Whatever you use, make sure you have the correct depth. Some birds have recommended getting trash bins or Rubbermaid containers and filling them up with media, with a kind of a liner on the outside to help seal out light. Of course, the top of the plant, the green part, is going to be getting the light -- after all, potatoes are a root vegetable. As the roots grow in the darkness, you get your product. But up above, the green stems and leaves are well exposed to either natural light or your artificial grow lights that hopefully have the right spectrum.

One way to advance this idea is to use interior reflective material above the lining of your bin. That will get more light to the tops of your plants to help them out with photosynthesis.

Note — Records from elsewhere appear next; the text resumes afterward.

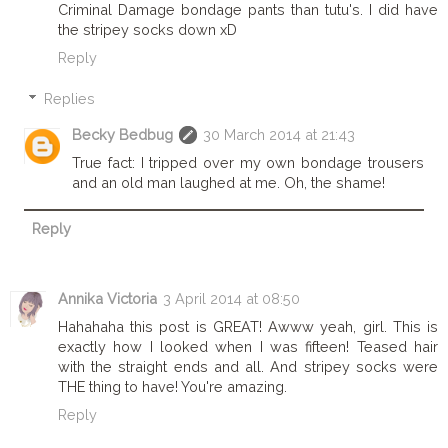
Criminal Damage bondage pants than tutu's. I did have
the stripey socks down xD
Reply
Replies
Becky Bedbug
30 March 2014 at 21:43
True fact: I tripped over my own bondage trousers
and an old man laughed at me. Oh, the shame!
Reply
Annika Victoria
3 April 2014 at 08:50
Hahahaha this post is GREAT! Awww yeah, girl. This is
exactly how I looked when I was fifteen! Teased hair
with the straight ends and all. And stripey socks were
THE thing to have! You're amazing.
Reply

Delivering Nutrient-Rich Water

There are many ways to deliver the water to potatoes. You can use a drip system and start it at the top of the bin. You can use a flood and drain system that pumps water in and then out again. You can do all sorts of things, and this is really up to you. Hydroponic growers are free spirits -- they go by their own compasses. There'll be a lot of the things that you build into a system will be tested in the crucible of trial and error. If they work, you'll keep doing them. If they don't, you won't.


When your hydro potatoe plants have really grown up, and you can see that there are sizable root structures, you can take out the plants and harvest your fingerlings or yellow yukons or whatever. Make sure to keep potatoes in a cool, dark, dry place so that they'll last longer. Create french fries, mashed potatoes, or other popular sides for dinner, or sell your extra producer at a farmers market or other venue.